The worst kept secret in merger romances is apparently getting achingly close to becoming a reality, with a new report claiming that the parents of T-Mobile and Sprint are putting the final details together on an arranged marriage that would see these two kids wed before Halloween.
This is according to Bloomberg Terminal, which notes that both Sprint’s parent company — Japan-based Softbank — and T-Mobile’s folks at Deutsche Telekom are in the process of doing their due diligence, with the apparent goal of finalizing a merger agreement this month.
That would allow both companies to announce the merger when they reveal their latest quarterly earnings. Neither has set a definite date for when they will discuss these financial results, but in recent years T-Mobile has been announcing its third quarter earnings during the last week of October.
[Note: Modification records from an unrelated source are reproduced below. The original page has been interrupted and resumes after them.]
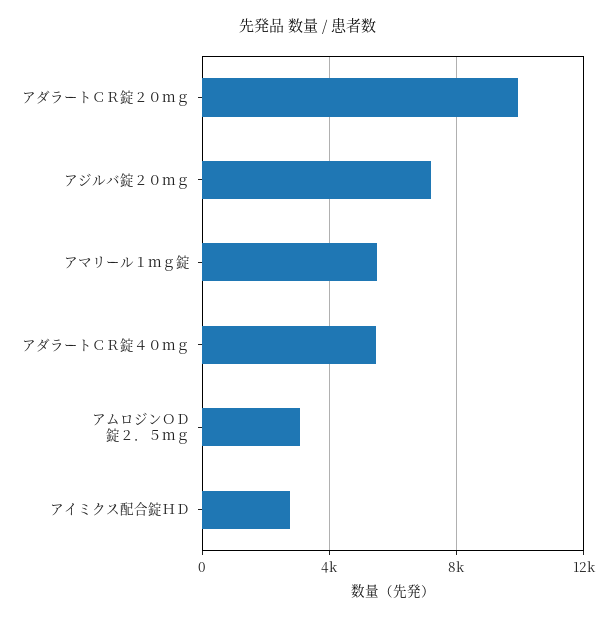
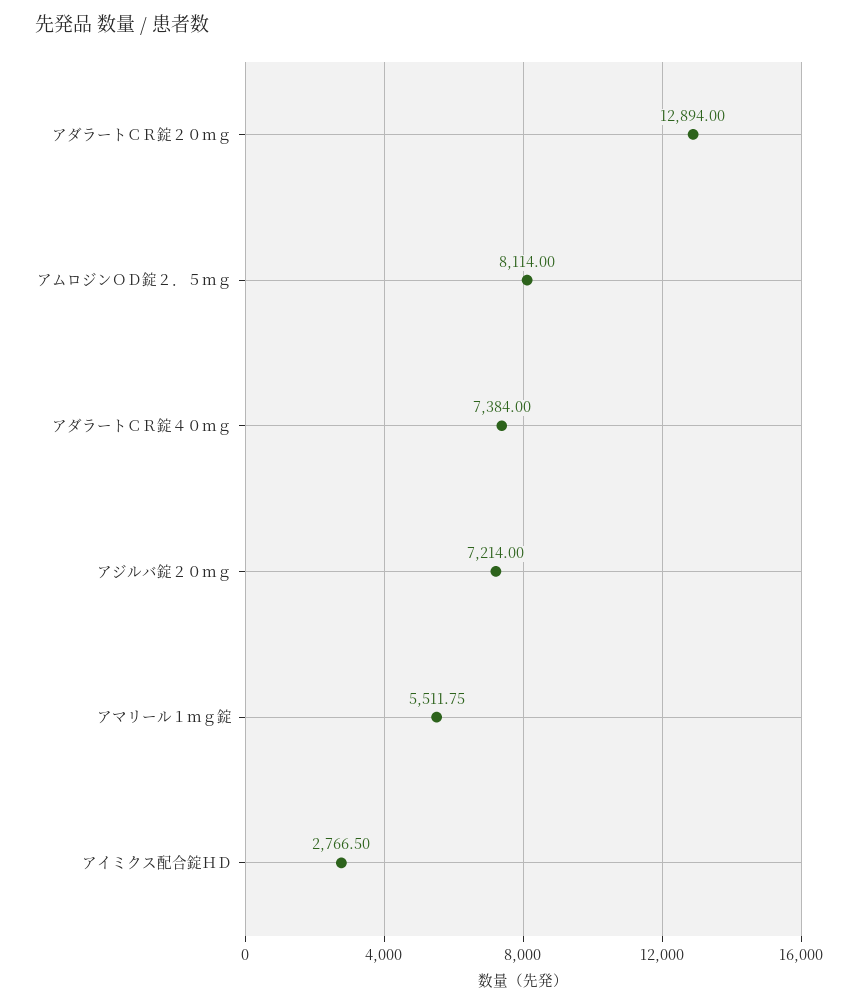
  {
-   "アダラートＣＲ錠２０ｍｇ": 10000,
+   "アダラートＣＲ錠２０ｍｇ": 12894,
    "アジルバ錠２０ｍｇ": 7214,
    "アマリール１ｍｇ錠": 5511.75,
-   "アダラートＣＲ錠４０ｍｇ": 5500,
+   "アダラートＣＲ錠４０ｍｇ": 7384,
-   "アムロジンＯＤ錠２．５ｍｇ": 3000,
+   "アムロジンＯＤ錠２．５ｍｇ": 8114,
    "アイミクス配合錠ＨＤ": 2766.5
  }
Last year, Sprint also released its quarterlies during that same week, but the company has more frequently waited until the first week of November.
Bloomberg notes there are still some issues to be ironed out, like where the merged company would be headquartered and who would make up the executive team.
Deutsche Telekom has been trying to unload its T-Mobile U.S. business for years, coming close in 2011. That’s when it reached a deal to sell T-Mobile to AT&T. However, that sale fell apart when both the FCC and Justice Department antitrust reviewers moved to block the merger over concerns that it would result in too much consolidation in the wireless market.
Softbank also tried to engineer a Sprint marriage to T-Mobile in 2014, but without ever reaching an agreement after realizing it too faced likely doom at the hands of federal regulators.
My how things have changed since then. While a SprinT-Mobile will certainly draw a lot of fire from consumer advocates and opponents of industry consolidation, it is hard to imagine the current administration attempting to block this merger. FCC Chair Ajit Pai, a former Verizon attorney and a pro-industry stalwart, has previously indicated his reluctance to use the commission’s authority to consider a the public interest merit of a merger.
Pai’s FCC also recently broke with the commission’s previous findings and determined that there is robust competition in the U.S. wireless market, even though there are only four national networks and two of those — AT&T and Verizon — control the large majority of the market.
The Chair was heavily criticized by his fellow Commissioner Mignon Clyburn, who took Pai and his fellow GOP commissioners to task for what she saw as a “truncated analysis” with a “myopic view” of wireless competition.
“This is like a doctor looking at one organ and pronouncing a patient fit as a fiddle,” said Clyburn about the report.